──────── Data for processing

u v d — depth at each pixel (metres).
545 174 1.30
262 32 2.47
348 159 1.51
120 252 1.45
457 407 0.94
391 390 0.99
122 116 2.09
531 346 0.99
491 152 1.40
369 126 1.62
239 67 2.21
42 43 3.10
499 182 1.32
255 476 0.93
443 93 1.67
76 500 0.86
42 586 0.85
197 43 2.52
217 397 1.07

────────────────
──────── Data for processing

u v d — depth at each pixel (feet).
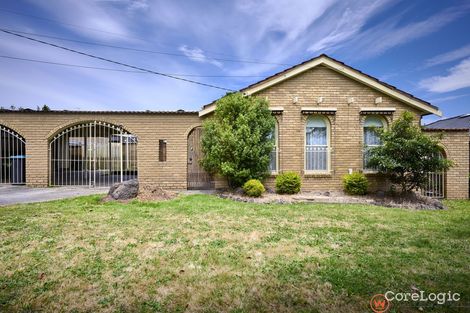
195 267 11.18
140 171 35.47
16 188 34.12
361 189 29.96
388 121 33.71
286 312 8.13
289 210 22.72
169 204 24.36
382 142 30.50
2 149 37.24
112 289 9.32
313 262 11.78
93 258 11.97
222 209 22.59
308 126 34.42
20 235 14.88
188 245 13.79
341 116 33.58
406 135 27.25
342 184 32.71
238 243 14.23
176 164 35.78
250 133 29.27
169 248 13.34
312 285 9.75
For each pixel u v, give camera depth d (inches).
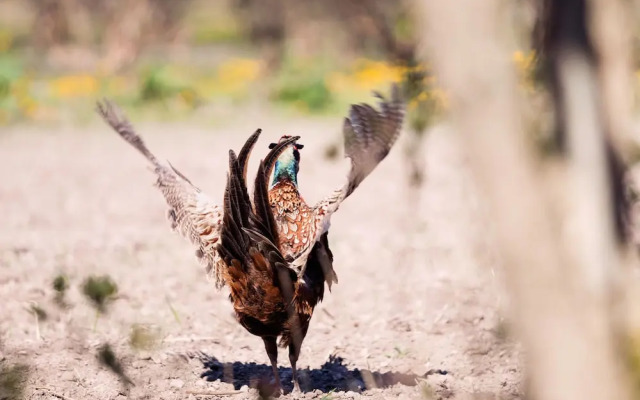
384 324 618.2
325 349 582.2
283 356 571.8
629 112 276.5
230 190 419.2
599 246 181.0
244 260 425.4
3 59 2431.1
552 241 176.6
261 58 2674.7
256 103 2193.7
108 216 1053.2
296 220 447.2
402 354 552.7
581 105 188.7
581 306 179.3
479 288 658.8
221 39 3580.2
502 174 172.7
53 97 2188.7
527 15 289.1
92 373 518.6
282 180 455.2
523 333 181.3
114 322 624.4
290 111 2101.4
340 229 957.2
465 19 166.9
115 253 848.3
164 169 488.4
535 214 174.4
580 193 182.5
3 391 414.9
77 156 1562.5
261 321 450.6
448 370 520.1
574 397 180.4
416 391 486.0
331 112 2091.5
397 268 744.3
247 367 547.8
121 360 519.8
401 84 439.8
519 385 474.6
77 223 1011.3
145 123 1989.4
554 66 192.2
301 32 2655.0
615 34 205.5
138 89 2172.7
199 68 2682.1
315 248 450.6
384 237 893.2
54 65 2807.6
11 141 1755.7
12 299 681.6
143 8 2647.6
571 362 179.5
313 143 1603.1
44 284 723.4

────────────────
──────── Data for processing

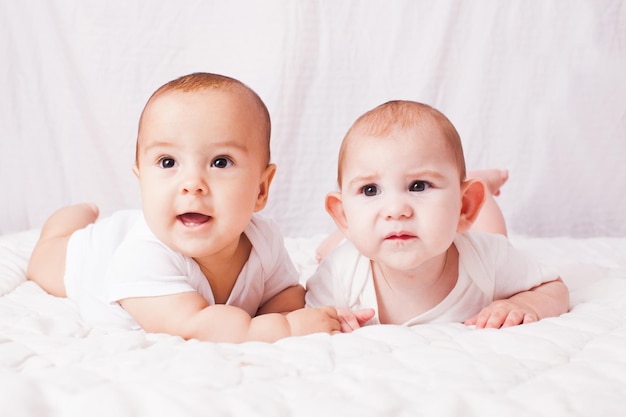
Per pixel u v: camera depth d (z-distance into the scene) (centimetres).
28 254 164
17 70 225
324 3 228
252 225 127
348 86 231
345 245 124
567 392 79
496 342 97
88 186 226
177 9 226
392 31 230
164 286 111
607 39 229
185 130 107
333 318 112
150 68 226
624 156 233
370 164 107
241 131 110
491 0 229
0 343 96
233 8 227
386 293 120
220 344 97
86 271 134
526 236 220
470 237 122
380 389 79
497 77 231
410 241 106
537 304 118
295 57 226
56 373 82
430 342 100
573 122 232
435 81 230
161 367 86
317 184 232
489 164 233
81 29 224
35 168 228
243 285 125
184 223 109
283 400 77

────────────────

## The problem
Could you set down, word for word, only the lines above from the line with "138 89 2172.7" to the line with "44 284 723.4", including both?

## Exercise output
138 89 2172.7
199 68 2682.1
315 248 450.6
384 237 893.2
54 65 2807.6
11 141 1755.7
12 299 681.6
143 8 2647.6
571 362 179.5
313 143 1603.1
44 284 723.4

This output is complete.